Assignment = Please repeat every record exactly, leaving out any pictures.

[Working data — start]

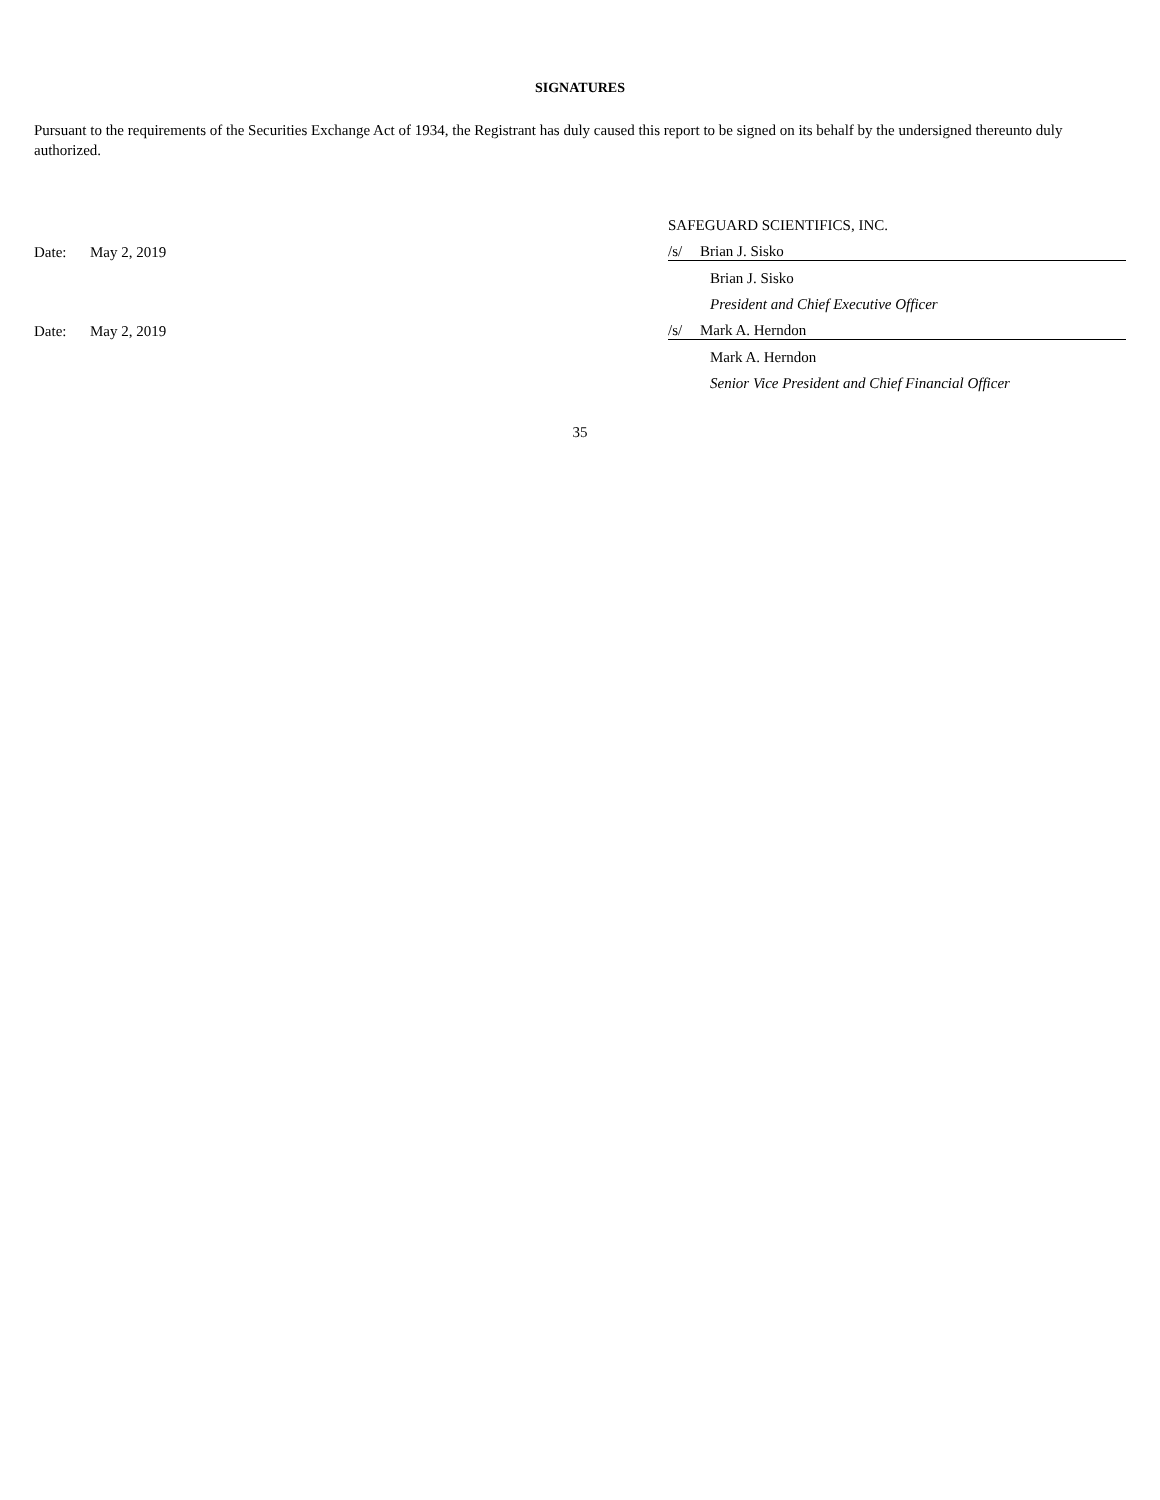SIGNATURES
Pursuant to the requirements of the Securities Exchange Act of 1934, the Registrant has duly caused this report to be signed on its behalf by the undersigned thereunto duly authorized.
| | | SAFEGUARD SCIENTIFICS, INC. | |
| Date: | May 2, 2019 | /s/ | Brian J. Sisko |
| | | | Brian J. Sisko |
| | | | President and Chief Executive Officer |
| Date: | May 2, 2019 | /s/ | Mark A. Herndon |
| | | | Mark A. Herndon |
| | | | Senior Vice President and Chief Financial Officer |
35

[Working data — finish]

Exercise output =
SIGNATURES
Pursuant to the requirements of the Securities Exchange Act of 1934, the Registrant has duly caused this report to be signed on its behalf by the undersigned thereunto duly authorized.
| | | SAFEGUARD SCIENTIFICS, INC. | |
| Date: | May 2, 2019 | /s/ | Brian J. Sisko |
| | | | Brian J. Sisko |
| | | | President and Chief Executive Officer |
| Date: | May 2, 2019 | /s/ | Mark A. Herndon |
| | | | Mark A. Herndon |
| | | | Senior Vice President and Chief Financial Officer |
35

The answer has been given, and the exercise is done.